Skydiving invitation from Audrey Gibson in KSVDL Bacteriology Lab
During my undergraduate at K-State earning my degree in Animal Science, I gained many valuable experiences. These would include research opportunities, being a student worker in the KSUVDL Bacteriology lab where I am now a microbiologist. and can you believe it, even skydiving! During my sophomore year, I decided that while the Bake Club was helping me with the "freshman 15," I just could not pass up the opportunity to throw myself from a perfectly good airplane —so it was settled. I took the First Jump Course with the K-State Parachute club, the oldest colligate skydiving club in the nation and 512 jumps later I’m still in love.
The best part of the club is that anyone can join which leads to a variety of friendship ranging from doctors, waitresses and even professional skydivers. Many people choose to take a tandem their first time, where they have an instructor strapped to their back and exit at 10,000 ft. or you can exit solo at 3,000 ft and have your canopy automatically deploy. No matter your choice, as Leonardo Da Vinci said “When once you have tasted flight, you will forever walk the earth with your eyes turned skyward, for there you have been, and there you will long to return”.
My initial fear of the sport was drastically pushed aside when I look back on all the amazing experiences I have been a part of; delivering skydiving teddy bears to children in hospitals, holding a state record in Missouri, competing on a national collegiate level and just recently making a midnight skydive on new year’s eve with my boyfriend (whom I met in the club)! I highly encourage everyone who has a notion to personally contact me so you too can make a lasting memory, be it one jump or 1,000!

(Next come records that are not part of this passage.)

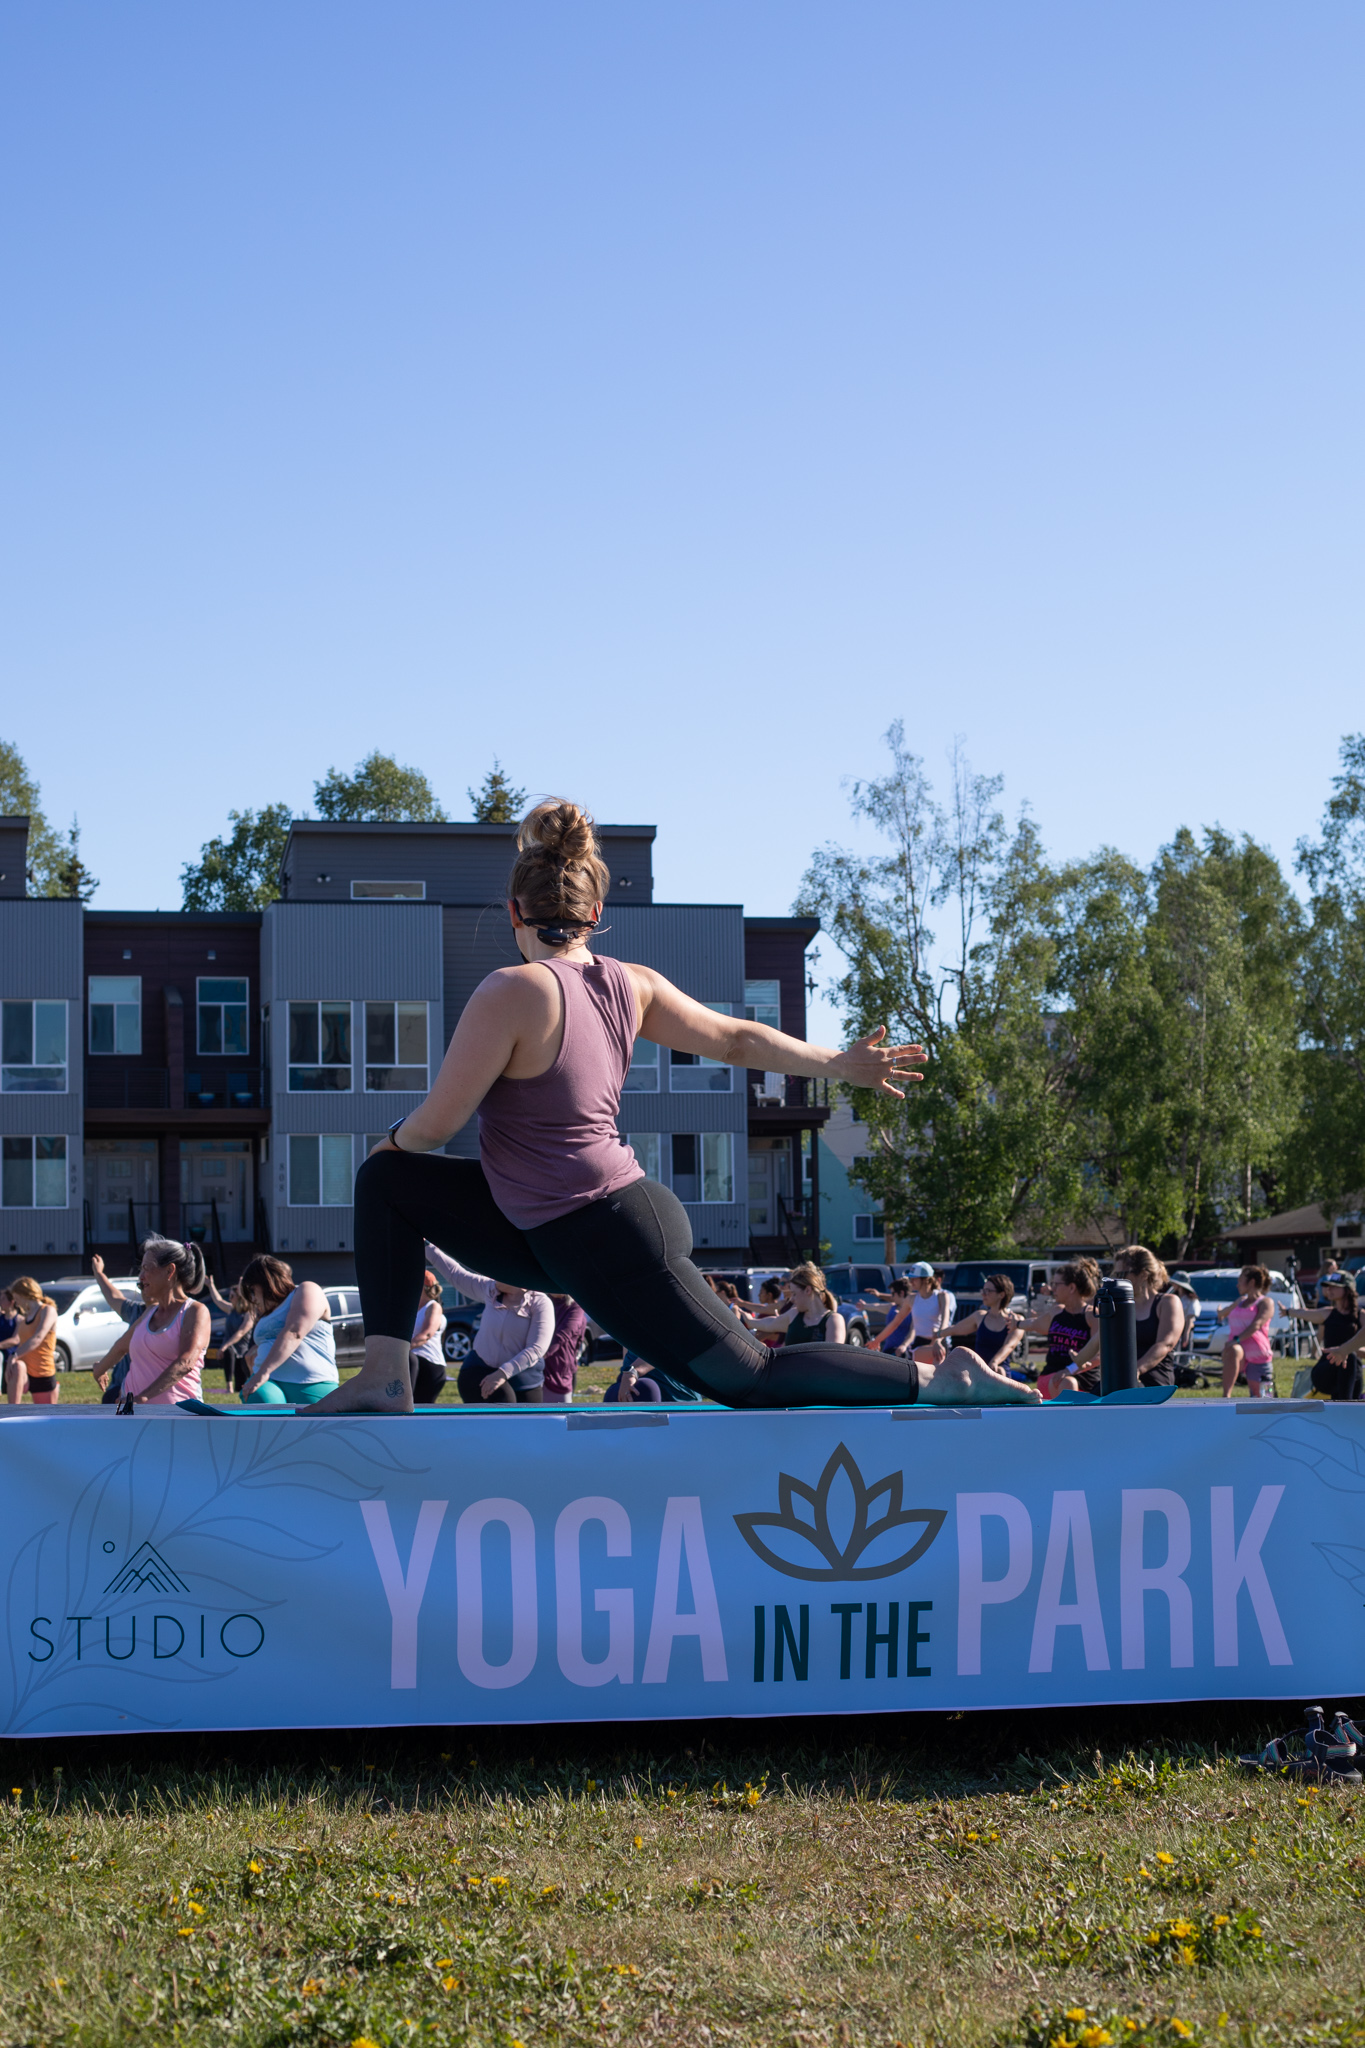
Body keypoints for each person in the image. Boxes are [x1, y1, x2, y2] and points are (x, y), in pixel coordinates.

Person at [314, 798, 1037, 1414]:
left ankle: (939, 1376)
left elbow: (436, 1125)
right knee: (390, 1185)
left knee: (749, 1380)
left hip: (607, 1231)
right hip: (551, 1228)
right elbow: (733, 1037)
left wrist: (390, 1141)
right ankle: (384, 1378)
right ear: (595, 912)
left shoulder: (512, 990)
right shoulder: (631, 983)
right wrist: (836, 1064)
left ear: (514, 912)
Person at [423, 1242, 553, 1403]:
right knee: (504, 1401)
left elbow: (536, 1348)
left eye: (498, 1271)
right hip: (480, 1369)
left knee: (528, 1425)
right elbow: (455, 1274)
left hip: (523, 1379)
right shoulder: (490, 1288)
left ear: (516, 1275)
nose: (492, 1275)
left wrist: (502, 1373)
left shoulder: (540, 1303)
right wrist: (427, 1246)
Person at [92, 1238, 210, 1407]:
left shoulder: (195, 1311)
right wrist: (99, 1369)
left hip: (178, 1415)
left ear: (169, 1271)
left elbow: (186, 1362)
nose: (141, 1277)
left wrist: (142, 1398)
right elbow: (122, 1346)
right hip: (133, 1414)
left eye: (147, 1269)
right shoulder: (150, 1312)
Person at [236, 1254, 339, 1406]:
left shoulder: (307, 1290)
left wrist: (263, 1372)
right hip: (268, 1383)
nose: (252, 1298)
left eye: (252, 1290)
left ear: (267, 1282)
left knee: (315, 1427)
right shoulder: (265, 1314)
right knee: (261, 1401)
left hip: (312, 1382)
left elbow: (294, 1332)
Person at [1024, 1259, 1102, 1397]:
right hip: (1053, 1376)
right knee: (1068, 1384)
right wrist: (1016, 1323)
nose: (1052, 1288)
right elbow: (1033, 1323)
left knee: (1069, 1383)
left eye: (1056, 1284)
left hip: (1086, 1380)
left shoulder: (1093, 1315)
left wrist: (1070, 1369)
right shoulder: (1056, 1312)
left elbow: (1098, 1355)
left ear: (1072, 1288)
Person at [1109, 1245, 1183, 1389]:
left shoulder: (1168, 1302)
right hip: (1124, 1378)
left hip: (1154, 1380)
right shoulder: (1119, 1305)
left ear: (1143, 1274)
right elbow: (1100, 1340)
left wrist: (1135, 1370)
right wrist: (1072, 1368)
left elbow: (1165, 1344)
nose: (1118, 1280)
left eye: (1122, 1274)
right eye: (1115, 1275)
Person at [1283, 1274, 1364, 1401]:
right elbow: (1305, 1313)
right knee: (1346, 1361)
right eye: (1328, 1286)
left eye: (1335, 1286)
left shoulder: (1360, 1316)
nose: (1329, 1289)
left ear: (1348, 1290)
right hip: (1326, 1371)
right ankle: (1346, 1404)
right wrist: (1287, 1311)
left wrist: (1346, 1351)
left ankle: (1344, 1406)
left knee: (1350, 1358)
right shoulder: (1327, 1313)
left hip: (1352, 1374)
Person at [744, 1263, 848, 1347]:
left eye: (794, 1294)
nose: (792, 1299)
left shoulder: (833, 1319)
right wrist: (749, 1321)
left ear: (808, 1290)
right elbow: (770, 1323)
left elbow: (833, 1357)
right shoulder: (794, 1315)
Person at [947, 1274, 1025, 1377]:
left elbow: (1009, 1345)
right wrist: (938, 1336)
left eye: (988, 1291)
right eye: (983, 1290)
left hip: (999, 1373)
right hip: (979, 1373)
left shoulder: (1015, 1320)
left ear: (1001, 1295)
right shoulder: (979, 1316)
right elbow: (954, 1329)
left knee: (1000, 1371)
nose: (983, 1294)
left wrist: (994, 1362)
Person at [1217, 1264, 1275, 1399]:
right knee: (1234, 1350)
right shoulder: (1240, 1301)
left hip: (1259, 1356)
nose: (1237, 1285)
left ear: (1252, 1282)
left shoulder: (1266, 1302)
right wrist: (1220, 1311)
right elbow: (1223, 1313)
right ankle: (1225, 1399)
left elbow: (1257, 1325)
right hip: (1238, 1353)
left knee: (1264, 1398)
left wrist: (1236, 1340)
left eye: (1240, 1281)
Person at [4, 1276, 60, 1405]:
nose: (16, 1303)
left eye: (17, 1298)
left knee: (47, 1419)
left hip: (42, 1373)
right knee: (18, 1366)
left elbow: (38, 1337)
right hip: (25, 1374)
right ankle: (12, 1412)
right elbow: (20, 1341)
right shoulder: (25, 1318)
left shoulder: (48, 1310)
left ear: (25, 1295)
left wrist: (15, 1355)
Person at [409, 1271, 448, 1405]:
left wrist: (400, 1349)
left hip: (430, 1365)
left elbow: (426, 1335)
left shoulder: (433, 1306)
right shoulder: (415, 1307)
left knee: (421, 1408)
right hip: (415, 1364)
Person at [541, 1293, 588, 1403]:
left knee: (560, 1414)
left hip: (560, 1371)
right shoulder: (541, 1299)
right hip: (538, 1369)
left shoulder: (576, 1306)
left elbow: (562, 1335)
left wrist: (536, 1356)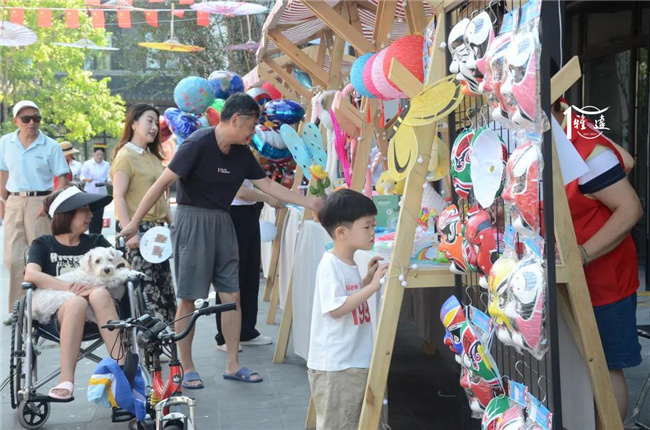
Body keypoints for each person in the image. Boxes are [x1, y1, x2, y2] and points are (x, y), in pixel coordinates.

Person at [117, 93, 323, 387]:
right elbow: (162, 184)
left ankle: (233, 363)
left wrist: (310, 202)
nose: (254, 132)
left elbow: (267, 185)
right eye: (252, 125)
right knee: (188, 298)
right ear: (236, 120)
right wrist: (134, 223)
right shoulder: (197, 144)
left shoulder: (242, 152)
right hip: (192, 221)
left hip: (224, 222)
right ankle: (186, 367)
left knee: (231, 296)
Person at [552, 98, 642, 427]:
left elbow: (630, 209)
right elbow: (627, 160)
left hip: (605, 278)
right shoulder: (566, 127)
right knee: (579, 364)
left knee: (604, 366)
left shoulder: (585, 148)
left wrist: (584, 253)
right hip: (572, 272)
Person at [23, 186, 121, 400]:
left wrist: (94, 287)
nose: (90, 214)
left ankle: (123, 371)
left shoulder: (96, 242)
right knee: (77, 302)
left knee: (99, 294)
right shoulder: (43, 244)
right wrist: (70, 287)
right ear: (66, 214)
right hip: (61, 313)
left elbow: (123, 266)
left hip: (101, 310)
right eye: (84, 209)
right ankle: (66, 380)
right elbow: (31, 275)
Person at [307, 189, 388, 430]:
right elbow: (336, 308)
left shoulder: (348, 263)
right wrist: (371, 287)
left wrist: (366, 280)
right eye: (367, 226)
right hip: (338, 366)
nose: (373, 232)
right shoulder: (330, 264)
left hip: (352, 361)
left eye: (373, 225)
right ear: (341, 232)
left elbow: (347, 296)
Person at [0, 100, 70, 325]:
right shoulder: (5, 142)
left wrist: (50, 203)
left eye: (36, 118)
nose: (31, 122)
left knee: (40, 256)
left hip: (41, 201)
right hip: (13, 201)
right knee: (12, 258)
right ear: (15, 121)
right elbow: (2, 173)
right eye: (26, 118)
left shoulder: (50, 146)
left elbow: (63, 179)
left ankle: (44, 307)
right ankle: (17, 307)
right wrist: (2, 201)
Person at [111, 104, 177, 323]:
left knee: (164, 286)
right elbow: (119, 196)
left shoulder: (154, 157)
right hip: (138, 231)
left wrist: (173, 225)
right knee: (145, 290)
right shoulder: (125, 156)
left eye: (156, 123)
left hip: (158, 231)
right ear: (133, 124)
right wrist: (129, 231)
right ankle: (148, 339)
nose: (154, 127)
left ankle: (166, 335)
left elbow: (160, 197)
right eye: (149, 121)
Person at [214, 180, 282, 352]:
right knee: (231, 277)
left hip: (249, 212)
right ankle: (224, 337)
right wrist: (267, 197)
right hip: (231, 213)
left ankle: (246, 331)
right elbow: (240, 192)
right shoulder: (228, 164)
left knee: (250, 275)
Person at [81, 145, 111, 234]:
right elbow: (82, 176)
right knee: (90, 213)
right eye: (98, 154)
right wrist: (86, 179)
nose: (100, 157)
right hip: (90, 192)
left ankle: (97, 234)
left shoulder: (106, 164)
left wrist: (109, 182)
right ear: (93, 154)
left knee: (99, 214)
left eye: (101, 155)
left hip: (101, 192)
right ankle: (90, 233)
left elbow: (109, 176)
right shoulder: (87, 164)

Congratulations to Dr. David Biller, whose son, Jake, signed a letter of intent to play baseball at Fort Scott (Kan.) Community College. Jake is primarily a second-baseman and middle infielder. They've shared a link to Jake's recruitment video: http://www.youtube.com/watch?v=wV4ydEL7vhE
Dr. Deryl Troyer gave an invited presentation at the Midwest Conference on Cell Therapy and Regenerative Medicine, “Wharton’s Jelly Stem Cells as Delivery Vehicles,” KU Midwest Stem Cell Therapy Center, Kansas City, Mo., Nov. 23, 2013.
Department of Anatomy and Physiology Seminar Series
Seminars begin at 3:30 p.m., Mara Conference Center, 4th floor, Trotter Hall
Feb. 24: Dr. Jim Lillich, Kansas State University
March 3: Dr. Kristopher Silver, Kansas State University
March 10: Dr. Susan Brown, Kansas State University, Department of Biology, hosted by Dr. Jim Lillich
March 17: Spring Break-No Seminar
March 24: Dr. Yongming Sang, Kansas State University
March 31: Dr. David Volkin, University of Kansas, hosted by Dr. Jishu Shi
April 7: Xiangdong Li/Jie Ren, Kansas State University
April 14: Dr. Michael Neely, University of Southern California, hosted by Dr. Ronette Gehring
April 21: Dr. Butch KuKanich/Dr. Ronette Gehring/Dr. Michael Apley, Kansas State University
April 28: Dr. Tommy Huang/Dr. Mengjie Li/Dr. Keith DeDonder, Kansas State University
May 5: Ryan Broxterman/Clark Holdsworth, Kansas State University
Instructional Technology and Design:
The following workshops will be offered for the CVM faculty and staff in the Mara Conference Center. Please watch for email announcements for more information about each workshop.
Qualtrics: The New K-State Survey Tool, presented by Hong Wang, 3:30-4:30 pm, Tuesday, February 25.
Microsoft Office 2013, presented by Gina Scott, 2:00 – 3:00 pm, Wednesday, March 12.
Two Tools You’ll Ever Need: Facilitating File/Note Management and Sharing, presented by Hong Wang, 3:30-4:30 pm, Tuesday, April 8.